Why AI Models Crash And Burn In Production
In this article, there will be discussed the common mistakes of assuming that machine learning (ML) models will continue to perform accurately over time.
One magical aspect of software is that it just keeps working. If you code a calculator app, it will still correctly add and multiply numbers a month, a year, or 10 years later. The fact that the marginal cost of software approaches zero has been a bedrock of the software industry’s business model since the 1980s.
This is no longer the case when you are deploying machine learning (ML) models. Making this faulty assumption is the most common mistake of companies taking their first artificial intelligence (AI) products to market. The moment you put a model in production, it starts degrading.
Why Do Models Fail?
Your model’s accuracy will be at its best until you start using it. It then deteriorates as the world it was trained to predict changes. This phenomenon is called concept drift, and while it’s been heavily studied in academia for the past two decades, it’s still often ignored in industry best practices.
An intuitive example of where this happens is cybersecurity. Malware evolves quickly, and it’s hard to build ML models that reflect future, unseen behavior. Researchers from the University of London and the University of Louisiana have proposed frameworks that retrain malware detection models continuously in production. The Sophos Group has shown how well-performing models for detecting malicious URLs degrade sharply — at unexpected times — within a few weeks.

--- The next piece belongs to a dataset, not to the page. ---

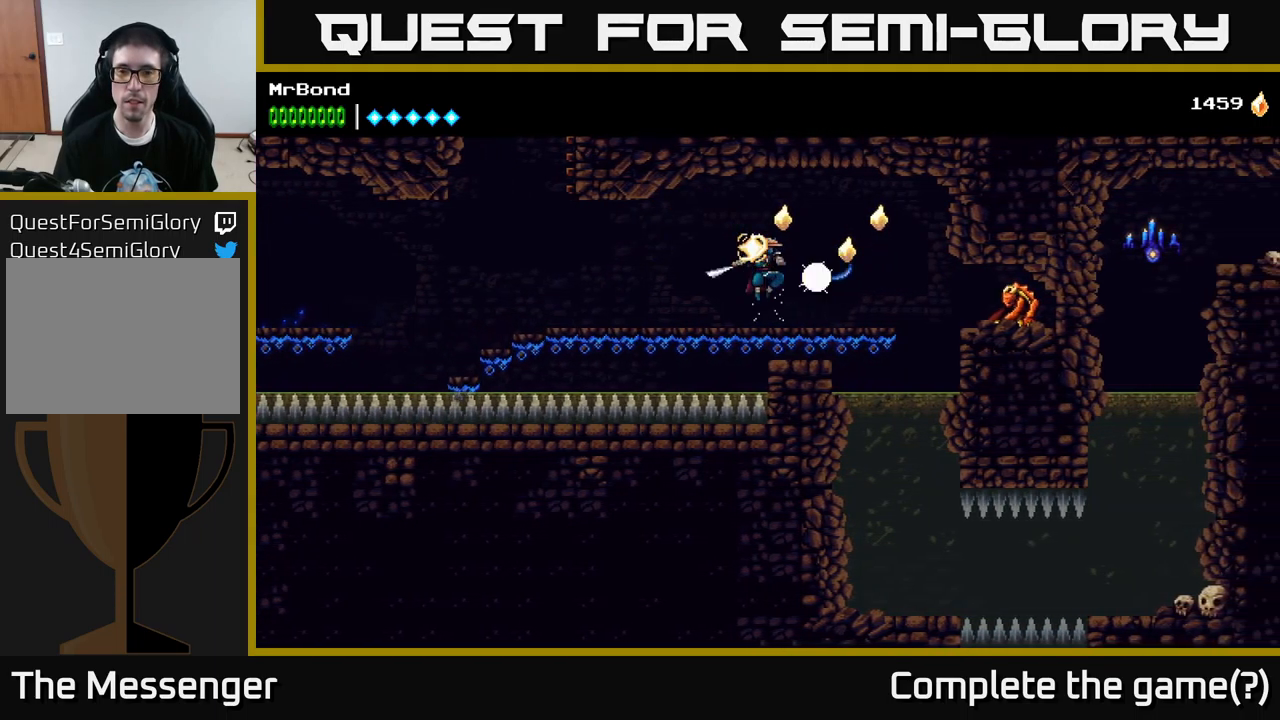
{"buttons": ["DPAD_RIGHT"], "left_stick": "center", "right_stick": "center", "events": [[166, "A", "down"], [166, "X", "down"], [183, "X", "up"], [250, "X", "down"], [300, "A", "up"], [316, "X", "up"]]}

The key is that, in contrast to a calculator, your ML system does interact with the real world. If you’re using ML to predict demand and pricing for your grocery store, you’d better consider this week’s weather, the upcoming national holiday and what your competitor across the street is doing. If you’re designing clothes or recommending music, you’d better follow opinion-makers, celebrities and current events. If you’re using AI for auto-trading, bidding for online ads or video gaming, you must constantly adapt to what everyone else is doing.

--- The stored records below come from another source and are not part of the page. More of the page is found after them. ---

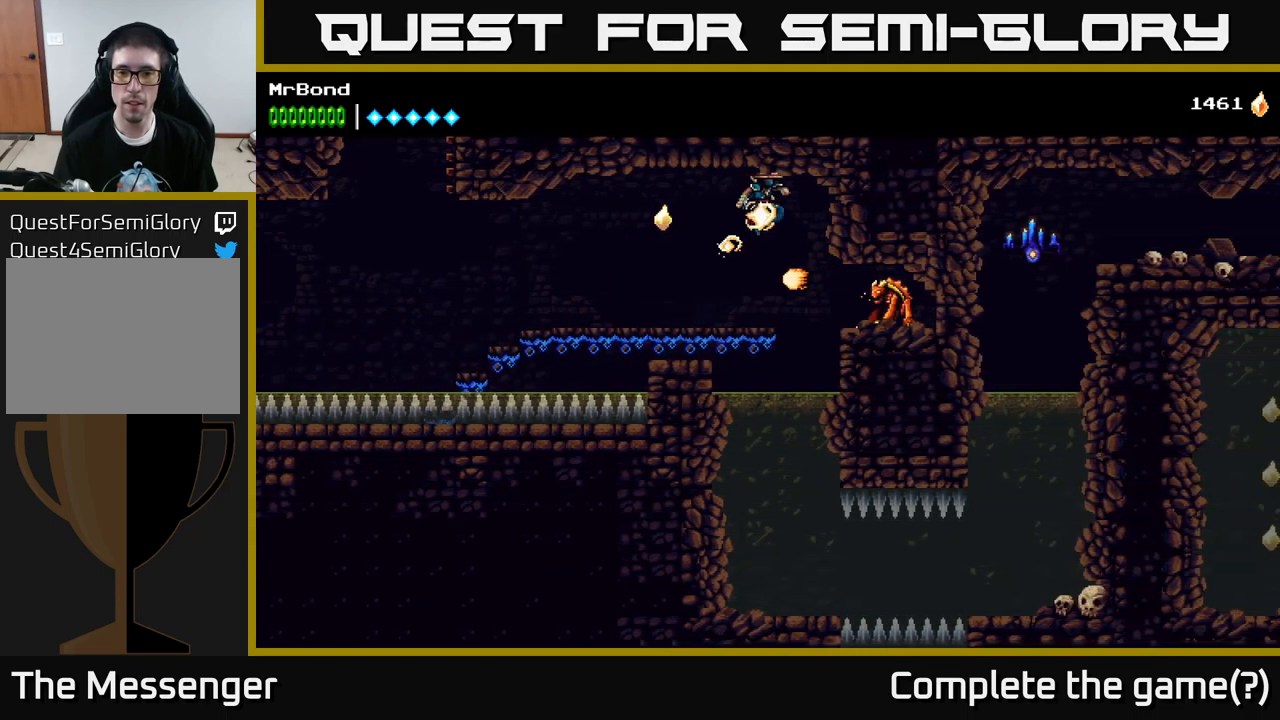
{"buttons": [], "left_stick": "center", "right_stick": "center", "events": [[200, "DPAD_RIGHT", "up"], [333, "X", "down"], [466, "X", "up"]]}
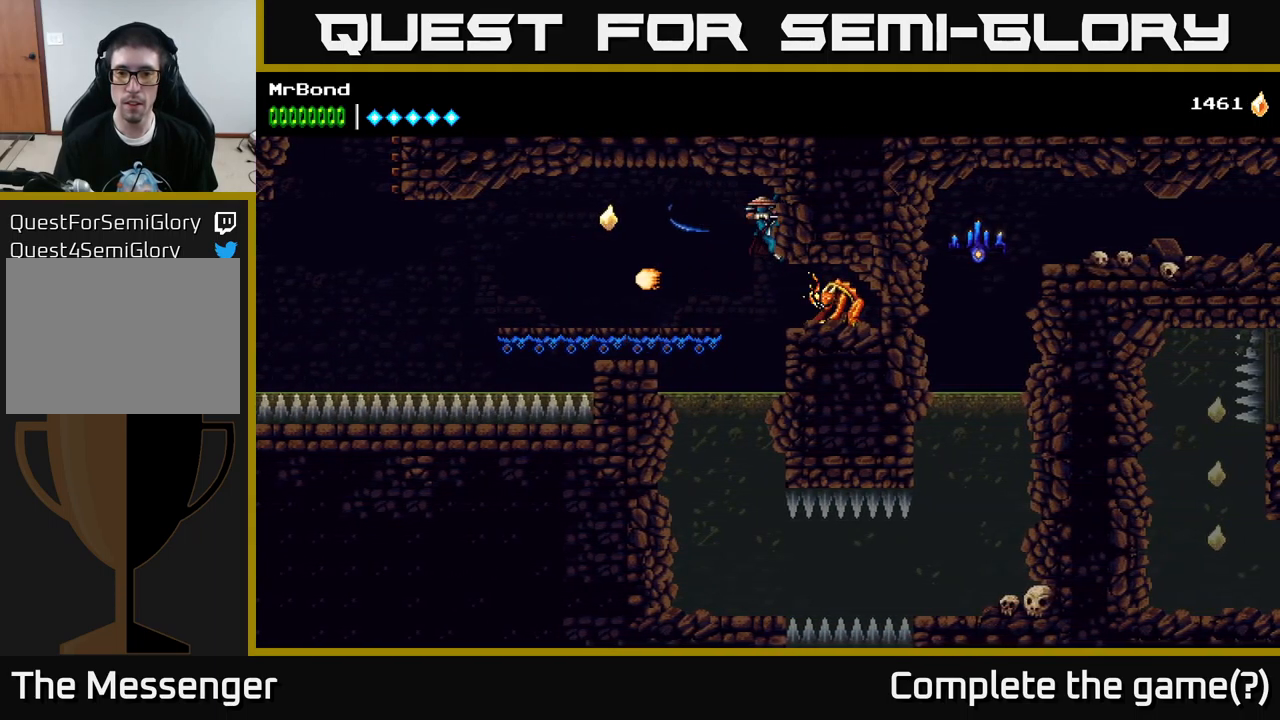
{"buttons": [], "left_stick": "center", "right_stick": "center", "events": [[66, "DPAD_DOWN", "down"], [116, "A", "down"], [216, "A", "up"], [216, "X", "down"], [300, "X", "up"], [333, "DPAD_DOWN", "up"]]}
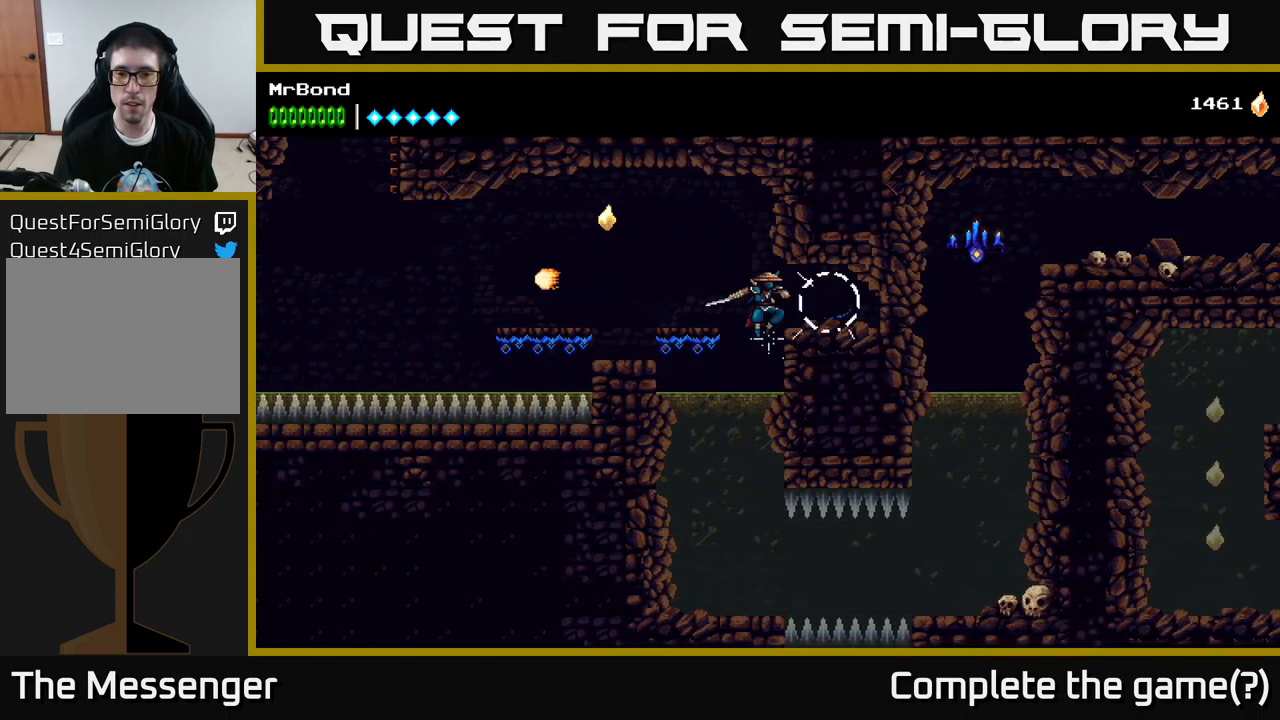
{"buttons": ["DPAD_DOWN"], "left_stick": "center", "right_stick": "center", "events": [[83, "DPAD_RIGHT", "down"], [116, "X", "down"], [133, "DPAD_RIGHT", "up"], [183, "X", "up"], [316, "DPAD_LEFT", "down"], [433, "DPAD_DOWN", "down"], [450, "DPAD_LEFT", "up"]]}
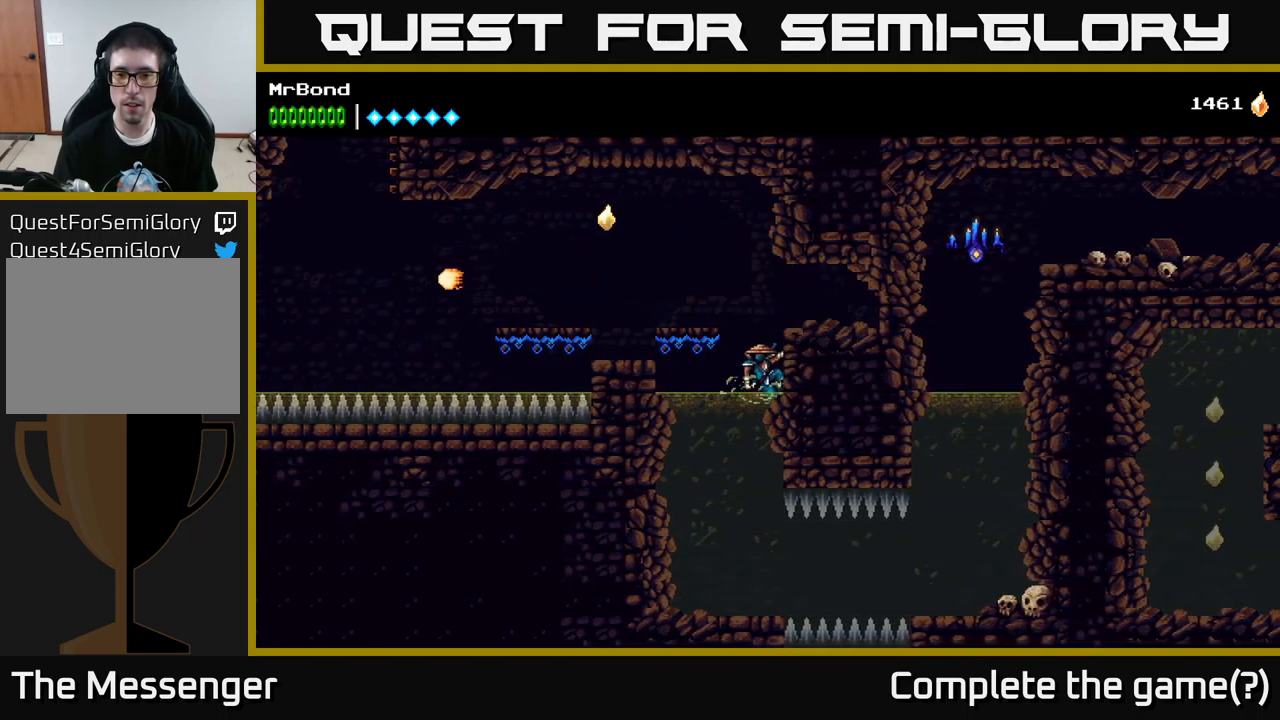
{"buttons": ["DPAD_DOWN"], "left_stick": "center", "right_stick": "center", "events": [[33, "A", "down"], [100, "A", "up"], [216, "DPAD_LEFT", "down"], [416, "DPAD_LEFT", "up"]]}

Drift in Healthcare: Faster That You’d Expect
Knowing all this, I still went into a major project a few years ago confident that it wouldn't happen to me. I was applying ML in health care. Specifically, I was predicting 30-day hospital readmissions — one of the most well-studied predictive analytics problems in U.S. health care, thanks to Medicare's Hospital Readmissions Reduction Program.
Clinical guidelines are so stable that a systematic review of best practices for updating guidelines found the most common recommendation is to review guidelines every two to three years. Hospitals routinely use guidelines that are older, such as LACE and HOSPITAL scores, for readmissions.
What did this mean for my major project? A predictive readmission model that was trained, optimized and deployed at a hospital would start sharply degrading within two to three months. Models would change in different ways at different hospitals — or even buildings within the same hospital. In simple terms, this meant that:
1. Within three months of deploying new ML software that passed traditional acceptance tests, our customers were unhappy because the system was predicting poorly.
2. The more hospitals we deployed to, the bigger the hole we found ourselves in.
Why did this happen? ML models interact with the real world. Changing certain fields in electronic health records made documentation easier but made other fields blank. Switching some lab tests to a different lab meant that different codes were used. Starting to take one more type of insurance changed the kind of people who went to the ER. Each of these changes either breaks the features the model depends on or changes the prior distributions the model was trained on, resulting in degraded accuracy in prediction. None of these changes was a software update or interface change. Hence, no one thought it necessary to let us know — or even think about it as a breaking change.
Prepare For Change
Want to avoid this debacle? Here's what you can do instead:
• Online measurement of accuracy: Just as you need to know the latency of your website and public application programming interfaces, you need to know how accurate your models are in production. How many predictions actually came true? This requires collecting and logging real-use results but is an elementary requirement.
• Mind the gap: That is, watch out for gaps between the distributions of your training and online data sets. This is a simple-to-measure, effective-in-practice heuristic that uncovers a variety of issues. If your training data has 50% high-risk patients, but in production, you're predicting only 30% as high-risk, it's probably time to retrain.
• Online data quality alerts: If the number or ratio of the input data changes in an unexpected way, an alert should go to your operations team. Are you patients suddenly older, more female or less diabetic? If you haven't trained your model on those types of patients, you may be serving bad predictions.
Most importantly, keep your best data scientists and engineers on the project after it's in production. In contrast to classic software projects where, after deployment, your operations team handles it and engineers move on to build the next big thing, a lot of the technical challenge in ML and AI systems is keeping them accurate. Automating retrain pipelines, online measurement, and A/B testing is hard to get right. Your strongest technologists will enjoy this combination of intellectual challenge and business impact.
Don't Repeat My Mistakes
You will need to invest in order to maintain the accuracy of the machine learning products and services that your customers use. This means that there’s a higher marginal cost to operating ML products compared to traditional software. Start with the best practices above to successfully scale and improve. Unlike me and many others, you have the opportunity to avoid repeating this common mistake.